** Opening TEXT UNDER STUDY block **
Cenovus announces 15% cut in capital spending for 2015, cites low oil prices

Canada’s second largest independent oil producer, Cenovus Energy Inc., announced on Thursday that its capital expenditure for 2015 will be cut by 15% due to low oil prices.

Capital spending for 2015 will be reduced to between C$2.5 billion and C$2.7 billion, compared to 2014’s estimated total of C$3.0 billion to C$3.1 billion.

The company said its 2015 capital budget concentrates on continued profitable investments in oil sands projects.

Cenovus President and CEO, Brian Ferguson, said:

“Cenovus has strong producing assets, an integrated portfolio, rich development opportunities and a solid balance sheet. We’re well positioned to face the challenges ahead in 2015 should the current oil price environment persist.”

“We expect to be able to live within our means while continuing to invest in future production growth. We also anticipate maintaining our dividend at current levels through these difficult times.”

Cenovus guidance 2015

Source: Cenovus Energy.
** Closing TEXT UNDER STUDY block **
** Opening PROVIDED INFORMATION block **
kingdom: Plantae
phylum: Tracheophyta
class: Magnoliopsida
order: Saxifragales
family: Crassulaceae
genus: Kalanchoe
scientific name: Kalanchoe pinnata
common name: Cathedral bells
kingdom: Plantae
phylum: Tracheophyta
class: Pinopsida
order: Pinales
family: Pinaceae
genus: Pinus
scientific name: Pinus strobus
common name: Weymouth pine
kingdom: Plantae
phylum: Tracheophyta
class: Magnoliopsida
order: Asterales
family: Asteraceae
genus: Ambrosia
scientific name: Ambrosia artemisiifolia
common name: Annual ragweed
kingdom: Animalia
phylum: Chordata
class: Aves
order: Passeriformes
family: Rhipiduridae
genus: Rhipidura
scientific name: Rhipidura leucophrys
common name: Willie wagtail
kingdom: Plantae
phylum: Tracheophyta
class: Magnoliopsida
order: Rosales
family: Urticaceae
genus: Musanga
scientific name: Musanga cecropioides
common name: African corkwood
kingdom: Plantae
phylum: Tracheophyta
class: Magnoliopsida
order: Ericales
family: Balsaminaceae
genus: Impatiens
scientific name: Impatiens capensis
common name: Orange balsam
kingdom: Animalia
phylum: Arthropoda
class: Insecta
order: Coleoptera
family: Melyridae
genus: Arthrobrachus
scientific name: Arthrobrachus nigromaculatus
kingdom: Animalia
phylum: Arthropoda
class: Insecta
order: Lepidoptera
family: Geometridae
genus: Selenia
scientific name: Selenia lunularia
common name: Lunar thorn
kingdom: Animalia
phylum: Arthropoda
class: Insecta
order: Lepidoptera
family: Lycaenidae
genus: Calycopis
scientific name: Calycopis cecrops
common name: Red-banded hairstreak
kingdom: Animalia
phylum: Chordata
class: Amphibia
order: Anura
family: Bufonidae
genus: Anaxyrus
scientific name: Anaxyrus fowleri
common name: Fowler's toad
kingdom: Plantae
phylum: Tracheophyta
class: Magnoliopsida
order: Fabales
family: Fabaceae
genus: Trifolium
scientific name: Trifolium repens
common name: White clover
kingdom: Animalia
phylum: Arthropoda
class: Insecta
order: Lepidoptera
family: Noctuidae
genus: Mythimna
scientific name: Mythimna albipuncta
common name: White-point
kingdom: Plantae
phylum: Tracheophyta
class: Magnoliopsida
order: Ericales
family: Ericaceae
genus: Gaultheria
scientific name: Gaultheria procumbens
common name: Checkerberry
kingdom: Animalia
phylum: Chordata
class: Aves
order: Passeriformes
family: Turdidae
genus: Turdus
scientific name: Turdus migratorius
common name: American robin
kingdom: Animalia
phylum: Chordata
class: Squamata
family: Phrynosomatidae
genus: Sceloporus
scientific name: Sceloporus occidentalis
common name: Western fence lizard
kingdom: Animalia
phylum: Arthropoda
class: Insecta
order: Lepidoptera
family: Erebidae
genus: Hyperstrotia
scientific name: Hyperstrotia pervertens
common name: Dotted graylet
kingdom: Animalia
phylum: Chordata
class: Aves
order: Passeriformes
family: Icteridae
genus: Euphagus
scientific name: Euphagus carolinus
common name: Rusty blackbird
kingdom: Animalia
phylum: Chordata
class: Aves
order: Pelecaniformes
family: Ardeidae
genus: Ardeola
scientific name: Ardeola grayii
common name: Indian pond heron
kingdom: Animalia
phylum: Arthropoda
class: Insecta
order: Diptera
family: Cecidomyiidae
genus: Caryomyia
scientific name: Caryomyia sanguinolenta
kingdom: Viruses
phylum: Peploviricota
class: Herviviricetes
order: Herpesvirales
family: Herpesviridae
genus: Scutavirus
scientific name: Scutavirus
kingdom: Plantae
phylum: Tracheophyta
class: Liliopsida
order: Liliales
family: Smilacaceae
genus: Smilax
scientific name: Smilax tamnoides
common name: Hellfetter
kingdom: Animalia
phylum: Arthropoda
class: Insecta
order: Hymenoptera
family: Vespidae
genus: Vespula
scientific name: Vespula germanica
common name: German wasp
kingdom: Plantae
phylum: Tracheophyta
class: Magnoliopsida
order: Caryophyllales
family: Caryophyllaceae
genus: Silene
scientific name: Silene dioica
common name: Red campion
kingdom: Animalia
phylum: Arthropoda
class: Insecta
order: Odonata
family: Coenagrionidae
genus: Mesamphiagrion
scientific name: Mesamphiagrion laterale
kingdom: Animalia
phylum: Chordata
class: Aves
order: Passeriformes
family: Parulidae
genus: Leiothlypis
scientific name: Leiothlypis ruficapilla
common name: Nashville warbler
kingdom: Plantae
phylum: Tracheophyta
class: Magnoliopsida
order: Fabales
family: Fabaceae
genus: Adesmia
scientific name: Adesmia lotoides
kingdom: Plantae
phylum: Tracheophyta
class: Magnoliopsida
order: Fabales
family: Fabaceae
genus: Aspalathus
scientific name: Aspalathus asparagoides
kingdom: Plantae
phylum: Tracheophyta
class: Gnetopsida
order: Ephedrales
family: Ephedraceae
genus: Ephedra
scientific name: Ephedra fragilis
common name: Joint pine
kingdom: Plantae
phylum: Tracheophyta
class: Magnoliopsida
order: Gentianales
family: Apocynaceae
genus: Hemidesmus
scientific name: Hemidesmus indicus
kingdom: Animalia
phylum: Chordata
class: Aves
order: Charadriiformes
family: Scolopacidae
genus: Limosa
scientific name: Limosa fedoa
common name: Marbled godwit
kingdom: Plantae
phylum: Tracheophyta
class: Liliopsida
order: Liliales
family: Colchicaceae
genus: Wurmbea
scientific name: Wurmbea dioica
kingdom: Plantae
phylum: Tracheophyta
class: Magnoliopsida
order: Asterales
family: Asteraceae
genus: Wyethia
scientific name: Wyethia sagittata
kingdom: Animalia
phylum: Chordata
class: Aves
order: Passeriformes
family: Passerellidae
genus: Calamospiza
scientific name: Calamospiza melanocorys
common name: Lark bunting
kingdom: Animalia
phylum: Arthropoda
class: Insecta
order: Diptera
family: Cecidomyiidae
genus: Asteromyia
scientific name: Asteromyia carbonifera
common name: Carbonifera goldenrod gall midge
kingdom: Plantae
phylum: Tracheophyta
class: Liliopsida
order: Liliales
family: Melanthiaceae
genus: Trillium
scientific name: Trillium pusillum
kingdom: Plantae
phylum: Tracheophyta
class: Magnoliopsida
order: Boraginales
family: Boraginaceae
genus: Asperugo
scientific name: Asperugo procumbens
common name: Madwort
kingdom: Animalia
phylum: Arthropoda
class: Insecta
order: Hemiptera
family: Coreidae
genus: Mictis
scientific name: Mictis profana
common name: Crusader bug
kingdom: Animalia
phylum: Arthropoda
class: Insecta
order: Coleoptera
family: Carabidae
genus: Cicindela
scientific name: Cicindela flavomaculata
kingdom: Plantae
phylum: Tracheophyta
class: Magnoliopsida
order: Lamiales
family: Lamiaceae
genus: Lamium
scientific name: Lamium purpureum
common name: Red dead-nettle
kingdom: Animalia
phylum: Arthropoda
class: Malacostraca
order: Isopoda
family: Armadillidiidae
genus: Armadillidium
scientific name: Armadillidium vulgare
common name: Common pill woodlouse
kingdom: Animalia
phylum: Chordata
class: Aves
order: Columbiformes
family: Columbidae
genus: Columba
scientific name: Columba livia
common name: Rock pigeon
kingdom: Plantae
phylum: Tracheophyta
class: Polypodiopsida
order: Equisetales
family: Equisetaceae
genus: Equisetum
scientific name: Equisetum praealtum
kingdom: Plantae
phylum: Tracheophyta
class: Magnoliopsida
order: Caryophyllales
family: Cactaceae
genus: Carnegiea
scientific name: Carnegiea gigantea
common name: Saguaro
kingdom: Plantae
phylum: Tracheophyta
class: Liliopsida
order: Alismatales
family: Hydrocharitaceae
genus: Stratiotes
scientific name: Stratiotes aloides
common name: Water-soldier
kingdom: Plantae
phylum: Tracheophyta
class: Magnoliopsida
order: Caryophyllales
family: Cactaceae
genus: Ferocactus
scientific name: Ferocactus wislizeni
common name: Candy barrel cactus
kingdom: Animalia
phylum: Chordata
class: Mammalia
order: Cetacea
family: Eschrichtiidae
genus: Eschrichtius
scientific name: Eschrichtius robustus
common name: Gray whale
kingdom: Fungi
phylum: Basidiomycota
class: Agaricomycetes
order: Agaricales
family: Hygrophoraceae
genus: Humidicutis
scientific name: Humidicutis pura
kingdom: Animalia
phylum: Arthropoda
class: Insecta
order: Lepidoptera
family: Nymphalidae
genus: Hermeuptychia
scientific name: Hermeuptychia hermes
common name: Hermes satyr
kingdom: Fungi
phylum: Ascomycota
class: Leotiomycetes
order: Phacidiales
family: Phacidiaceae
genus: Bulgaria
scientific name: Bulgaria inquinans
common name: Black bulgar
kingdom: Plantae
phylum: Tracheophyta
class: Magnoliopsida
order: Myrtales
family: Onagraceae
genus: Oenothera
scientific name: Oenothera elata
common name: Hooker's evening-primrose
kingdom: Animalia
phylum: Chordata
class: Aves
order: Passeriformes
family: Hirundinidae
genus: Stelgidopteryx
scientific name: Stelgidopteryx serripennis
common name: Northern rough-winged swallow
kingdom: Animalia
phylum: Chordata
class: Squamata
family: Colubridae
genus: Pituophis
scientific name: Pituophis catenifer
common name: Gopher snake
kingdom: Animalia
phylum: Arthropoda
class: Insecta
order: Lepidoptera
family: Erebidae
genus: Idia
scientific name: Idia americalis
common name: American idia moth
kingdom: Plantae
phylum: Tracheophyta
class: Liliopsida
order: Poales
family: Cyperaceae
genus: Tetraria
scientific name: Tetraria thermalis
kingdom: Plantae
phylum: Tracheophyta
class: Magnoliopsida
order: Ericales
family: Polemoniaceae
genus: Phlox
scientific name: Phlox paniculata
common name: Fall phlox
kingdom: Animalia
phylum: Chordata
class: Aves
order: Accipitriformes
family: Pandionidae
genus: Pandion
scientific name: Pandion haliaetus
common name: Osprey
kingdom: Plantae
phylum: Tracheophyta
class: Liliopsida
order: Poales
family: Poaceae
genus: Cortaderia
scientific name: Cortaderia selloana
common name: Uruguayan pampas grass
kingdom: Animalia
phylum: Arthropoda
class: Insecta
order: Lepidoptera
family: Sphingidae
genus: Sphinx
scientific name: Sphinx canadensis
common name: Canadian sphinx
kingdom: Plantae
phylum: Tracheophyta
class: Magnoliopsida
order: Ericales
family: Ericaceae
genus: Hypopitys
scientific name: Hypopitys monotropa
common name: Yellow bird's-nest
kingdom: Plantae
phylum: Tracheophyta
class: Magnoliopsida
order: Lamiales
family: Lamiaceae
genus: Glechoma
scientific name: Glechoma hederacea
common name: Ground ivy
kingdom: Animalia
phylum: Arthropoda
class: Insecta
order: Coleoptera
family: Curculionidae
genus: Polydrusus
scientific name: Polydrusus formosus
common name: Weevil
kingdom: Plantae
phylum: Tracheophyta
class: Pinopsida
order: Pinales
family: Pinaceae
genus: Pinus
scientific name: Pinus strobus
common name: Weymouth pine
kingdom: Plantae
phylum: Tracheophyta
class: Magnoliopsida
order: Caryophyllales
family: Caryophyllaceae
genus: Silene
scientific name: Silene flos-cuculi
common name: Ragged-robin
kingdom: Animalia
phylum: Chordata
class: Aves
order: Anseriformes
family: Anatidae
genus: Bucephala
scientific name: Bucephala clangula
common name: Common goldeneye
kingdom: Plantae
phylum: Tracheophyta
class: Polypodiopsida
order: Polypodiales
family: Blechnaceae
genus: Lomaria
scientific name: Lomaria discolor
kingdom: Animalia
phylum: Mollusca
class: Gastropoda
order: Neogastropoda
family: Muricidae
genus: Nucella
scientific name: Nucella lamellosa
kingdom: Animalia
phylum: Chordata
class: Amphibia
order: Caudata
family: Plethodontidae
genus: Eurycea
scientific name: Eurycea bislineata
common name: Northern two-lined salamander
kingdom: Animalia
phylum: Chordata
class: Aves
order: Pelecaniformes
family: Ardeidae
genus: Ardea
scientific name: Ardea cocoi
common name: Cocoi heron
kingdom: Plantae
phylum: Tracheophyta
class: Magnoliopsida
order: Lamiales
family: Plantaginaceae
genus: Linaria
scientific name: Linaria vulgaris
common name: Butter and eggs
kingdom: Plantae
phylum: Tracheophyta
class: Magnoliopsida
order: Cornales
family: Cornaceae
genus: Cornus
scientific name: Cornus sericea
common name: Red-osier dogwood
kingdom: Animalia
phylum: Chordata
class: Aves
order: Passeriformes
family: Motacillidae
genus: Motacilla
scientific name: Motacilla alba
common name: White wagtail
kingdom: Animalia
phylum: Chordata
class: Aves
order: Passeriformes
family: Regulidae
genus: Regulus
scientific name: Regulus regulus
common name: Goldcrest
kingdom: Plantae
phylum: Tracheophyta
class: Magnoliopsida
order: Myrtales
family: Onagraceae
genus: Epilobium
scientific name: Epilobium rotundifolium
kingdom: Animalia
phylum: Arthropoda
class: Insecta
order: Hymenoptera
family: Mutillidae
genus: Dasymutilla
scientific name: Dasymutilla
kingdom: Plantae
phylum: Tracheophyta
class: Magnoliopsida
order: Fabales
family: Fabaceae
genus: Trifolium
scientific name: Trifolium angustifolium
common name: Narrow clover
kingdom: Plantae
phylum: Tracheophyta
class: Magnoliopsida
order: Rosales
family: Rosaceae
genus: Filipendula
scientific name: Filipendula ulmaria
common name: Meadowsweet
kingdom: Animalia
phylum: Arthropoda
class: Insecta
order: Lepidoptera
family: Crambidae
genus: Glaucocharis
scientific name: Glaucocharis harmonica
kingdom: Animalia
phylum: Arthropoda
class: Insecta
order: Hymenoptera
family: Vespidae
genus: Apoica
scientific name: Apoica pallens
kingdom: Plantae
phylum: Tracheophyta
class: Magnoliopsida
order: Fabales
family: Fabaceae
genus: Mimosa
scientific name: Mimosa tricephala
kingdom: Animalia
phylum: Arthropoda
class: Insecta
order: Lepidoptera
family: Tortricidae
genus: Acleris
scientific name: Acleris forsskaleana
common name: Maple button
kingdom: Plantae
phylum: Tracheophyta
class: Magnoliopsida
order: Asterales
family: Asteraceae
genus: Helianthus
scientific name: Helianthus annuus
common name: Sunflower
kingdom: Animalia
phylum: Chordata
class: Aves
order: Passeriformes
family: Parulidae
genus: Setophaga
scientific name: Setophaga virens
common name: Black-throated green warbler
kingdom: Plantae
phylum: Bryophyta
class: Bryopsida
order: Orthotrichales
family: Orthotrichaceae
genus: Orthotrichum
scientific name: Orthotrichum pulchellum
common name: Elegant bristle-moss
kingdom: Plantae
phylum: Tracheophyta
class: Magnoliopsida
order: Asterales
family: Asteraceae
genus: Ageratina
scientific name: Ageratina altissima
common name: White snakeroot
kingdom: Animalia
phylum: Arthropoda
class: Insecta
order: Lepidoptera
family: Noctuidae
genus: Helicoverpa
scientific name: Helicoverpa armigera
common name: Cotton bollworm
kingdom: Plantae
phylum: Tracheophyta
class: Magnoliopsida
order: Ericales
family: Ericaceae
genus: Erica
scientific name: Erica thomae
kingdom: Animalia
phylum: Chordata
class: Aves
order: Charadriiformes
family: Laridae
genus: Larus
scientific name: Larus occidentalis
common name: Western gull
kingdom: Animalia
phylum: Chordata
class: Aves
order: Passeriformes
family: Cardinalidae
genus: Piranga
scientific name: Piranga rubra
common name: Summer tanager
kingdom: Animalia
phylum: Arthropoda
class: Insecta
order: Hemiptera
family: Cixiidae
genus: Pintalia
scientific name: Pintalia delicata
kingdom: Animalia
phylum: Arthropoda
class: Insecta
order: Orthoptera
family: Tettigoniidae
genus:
** Closing PROVIDED INFORMATION block **
**WORK REQUEST**
Could you write the next part of the article on Cenovus Energy's 2015 capital spending cut, starting right after its final line?

**WRITTEN ANSWER**
Cenovus expects total cash flow for the year to be between C$2.6 billion and C$2.9 billion, based on an oil price of between US$74 and US$81 per barrel (West Texas Intermediate, WTI).

On Thursday, WTI hit a five-year-low price of US$61.

The company forecasts production in 2015 will grow by about 9% for oil sands and approximately 4% for total oil production.

Since peaking in June 2014, oil prices have plummeted by over 40%, due to the slowing economies of China and the European Union and spectacular growth in shale oil production in North America.

Nearly all oil companies globally are tightening their belts and warning of expenditure cuts and restructuring for 2015. BP said it would be spending about $1 billion on restructuring, which includes reducing its workforce.

Most of Cenovus’ budget will be spent on the Christina Lake and Foster Creek oil sands projects in northern Alberta. ConocoPhillips has invested in both projects, which Cenovus operates.

Cenovus said it will be spending much less on Alberta’s Narrows Lake oil sands project, which it operates jointly with ConocoPhillips.

The company predicts total oil production in 2015 will be between 197,000 and 214,000 barrels per day. The average this year is estimated to be 198,000 barrels per day.

While making no mention of job cuts, the company announced that it does not expect to expand its workforce next year.